THURSDAY: Release the Bees

BY GLEN DONALDSON

Copyright is held by the author.

WALLY FUNK could feel the weight beginning to press down on him. By his own guess, there were now nearly 10 kilograms of live, writhing honeybees nesting on his body. Hundreds more were joining by the minute. “Exquisite!” he thought to himself. If it wouldn’t have risked collapsing the stable platform his mouth was serving for his winged besties, Wally would have let rip a whoo-hoo grin from ear to ear.

Wearing nothing but shorts and swimming goggles, the strong-as-an-ox-and-twice-as-hairy 42-year-old turned his head in minute increments, like a slow-motion tank turret. What his gaze came to rest upon next lay only a few metres away.

Jimmy Hunzer was half his age and not doing nearly as well. Known more widely by his self-assuming, pompous stage name “Royal Jelly”, the brash council worker, who Wally regarded as at best a “professional amateur” within the ranks of the bee-wearing hopefuls chancing their luck on the competition circuit, was at this moment looking more like a whopping great sports stadium attended by just a handful of loyal fans.

For someone with a penchant for appearing on stage wearing t-shirts emblazoned with gobby slogans like “I’m the bee’s knees” and “I love bees and bees love me”, this was a sad moment. One that Wally was fully savouring.

Before the eyes of a hypnotized crowd and watchful judges, bees continued to land en masse like mini-helicopters on Wally’s flesh-and-bone helipad. Lying motionless while controlling his breathing and heartbeat, he thought back over all the things he’d done to make this moment happen.

Prep had been perfect. The benefits of using a pheromone-enhanced, crayfish-scented hair shampoo were now obvious for all to see. As was his tried and true trick of consuming a bowl of garlic soup the morning of the comp. This guaranteed he would ooze from literally every pore what his fuzzy friends regarded as no less than a potent love potion.

Wally’s training in the lead-up to the competition had likewise been innovative and carried out with the tenacity of a small animal. He’d engaged people to beat him with sticks to build his resistance to the inevitable toe-curling pain of multiple bee stings. He’d used a portable altitude chamber borrowed from his mountain-climbing next-door neighbour in a bid to increase his red blood cell count — something bees are apparently quite doubly good at sniffing out.

He’d even near-memorized every line of the god-awful 1970’s Michael Caine movie The Swarm for some reason, and taken to wearing to bed on cold winter nights a ridiculous yellow-and-black-bee onesie he’d purchased on the internet, just so, in his own words, he could “mind-meld with my teensy weensy insect soul-mates.”

Poised for victory, a catastrophic thought then suddenly sent jolts of panic through Wally Funk’s inert head. Nose plugs! He’d left his on the kitchen bench at home. With his face now transformed into a writhing, humming insect mask, he sensed any second now could spell defeat if a breakaway bee was to venture up the dark cave cavity of either nostril, causing him to abort his attempt.

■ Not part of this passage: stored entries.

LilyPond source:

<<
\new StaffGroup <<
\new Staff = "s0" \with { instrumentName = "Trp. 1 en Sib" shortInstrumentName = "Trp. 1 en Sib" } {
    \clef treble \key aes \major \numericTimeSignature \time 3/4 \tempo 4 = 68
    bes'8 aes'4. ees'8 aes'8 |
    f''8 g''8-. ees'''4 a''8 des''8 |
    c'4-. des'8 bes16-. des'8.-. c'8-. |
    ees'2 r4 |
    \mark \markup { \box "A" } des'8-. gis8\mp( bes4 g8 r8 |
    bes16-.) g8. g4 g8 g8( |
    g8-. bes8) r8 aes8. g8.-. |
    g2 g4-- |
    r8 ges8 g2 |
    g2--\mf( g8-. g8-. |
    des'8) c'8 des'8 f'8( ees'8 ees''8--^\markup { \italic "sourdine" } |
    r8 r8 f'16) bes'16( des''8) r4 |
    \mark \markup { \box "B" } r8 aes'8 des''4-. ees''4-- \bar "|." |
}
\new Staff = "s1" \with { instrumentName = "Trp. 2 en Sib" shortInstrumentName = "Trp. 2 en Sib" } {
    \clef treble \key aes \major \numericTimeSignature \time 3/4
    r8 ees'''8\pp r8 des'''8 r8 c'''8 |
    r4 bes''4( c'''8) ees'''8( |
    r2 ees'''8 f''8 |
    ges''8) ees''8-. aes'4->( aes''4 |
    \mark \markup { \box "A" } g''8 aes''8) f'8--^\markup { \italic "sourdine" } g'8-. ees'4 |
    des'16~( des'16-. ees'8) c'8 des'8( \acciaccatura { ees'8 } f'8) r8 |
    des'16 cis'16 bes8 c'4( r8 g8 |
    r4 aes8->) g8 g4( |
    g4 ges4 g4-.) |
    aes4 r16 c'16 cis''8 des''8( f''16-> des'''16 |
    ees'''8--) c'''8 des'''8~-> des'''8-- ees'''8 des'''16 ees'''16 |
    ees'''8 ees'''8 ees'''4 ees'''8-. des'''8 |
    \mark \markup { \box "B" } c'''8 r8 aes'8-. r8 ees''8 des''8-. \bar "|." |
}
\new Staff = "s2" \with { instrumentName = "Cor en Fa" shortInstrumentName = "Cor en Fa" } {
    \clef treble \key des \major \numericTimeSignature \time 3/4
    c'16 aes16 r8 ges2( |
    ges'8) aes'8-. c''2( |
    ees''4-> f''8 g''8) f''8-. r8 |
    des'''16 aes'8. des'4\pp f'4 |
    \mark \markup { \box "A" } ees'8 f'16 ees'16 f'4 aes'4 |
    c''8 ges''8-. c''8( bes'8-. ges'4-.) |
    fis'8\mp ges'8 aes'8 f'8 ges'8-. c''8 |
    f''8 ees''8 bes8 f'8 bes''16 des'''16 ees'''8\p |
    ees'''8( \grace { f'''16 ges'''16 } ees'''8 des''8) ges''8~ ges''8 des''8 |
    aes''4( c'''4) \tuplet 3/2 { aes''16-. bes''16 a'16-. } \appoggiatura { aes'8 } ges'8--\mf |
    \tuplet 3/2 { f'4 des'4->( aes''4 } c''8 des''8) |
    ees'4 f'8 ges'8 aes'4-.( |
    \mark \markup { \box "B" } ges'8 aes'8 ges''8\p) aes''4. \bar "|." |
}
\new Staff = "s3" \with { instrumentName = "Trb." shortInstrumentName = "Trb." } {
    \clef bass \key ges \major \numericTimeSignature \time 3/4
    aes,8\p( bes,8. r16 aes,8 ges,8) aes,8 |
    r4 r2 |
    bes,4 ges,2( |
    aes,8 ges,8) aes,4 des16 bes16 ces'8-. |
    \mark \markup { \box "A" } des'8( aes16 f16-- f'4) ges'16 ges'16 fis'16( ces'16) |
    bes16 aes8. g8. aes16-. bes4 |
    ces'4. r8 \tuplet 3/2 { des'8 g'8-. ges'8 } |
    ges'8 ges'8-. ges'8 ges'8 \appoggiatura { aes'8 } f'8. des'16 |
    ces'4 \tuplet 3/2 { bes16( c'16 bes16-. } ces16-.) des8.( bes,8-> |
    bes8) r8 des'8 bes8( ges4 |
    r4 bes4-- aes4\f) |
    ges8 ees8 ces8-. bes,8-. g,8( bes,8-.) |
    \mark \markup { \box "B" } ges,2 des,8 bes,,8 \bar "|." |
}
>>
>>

Wally thought fast. How could he plug the holes? His first idea was trying to expel air from his nostrils in a continuous series of exhaled puffs. In very little time he realized he would be unable to keep this up for long without running out of breath. There had to be another way. And very soon it came to him.

Lunch! Yesterday’s to be precise. Wally began to use his bee-encased fingertips resting at his sides to gently feel the inside of his pants pocket. Incredibly, he’d horded a left-over carrot stick and left-over celery stick from the previous day’s lunch. Lucky for him, he’d decided, for some reason he no longer remembered, to store them there. The trick now would be to remove them without aggravating his furry golden companions.

Moving centimetre by centimetre Wally spent the next few minutes doing just that. Getting to the point where he could insert one veggie stick at a time in each nostril was his next maneuver. Super slow-mo movements were also to eventually achieve this near-impossible feat as well.

Wally finished that day with another gold trophy for his cabinet. He also notched a personal record of 32 kg of weighed bees attached to his face and body. Probably most special of all was a unique winner’s photo he received. For a few days it created quite the “buzz” around town when it was published by the local paper.

Featuring a fist-raised Wally still completely covered in bees, with two prominent veggie sticks protruding from his nostrils and a rather sad-looking and thoroughly deflated Royal Jelly standing alongside him, it was a jubilant prize winner’s image destined to live long in the memory. And one unlikely to be ever repeated.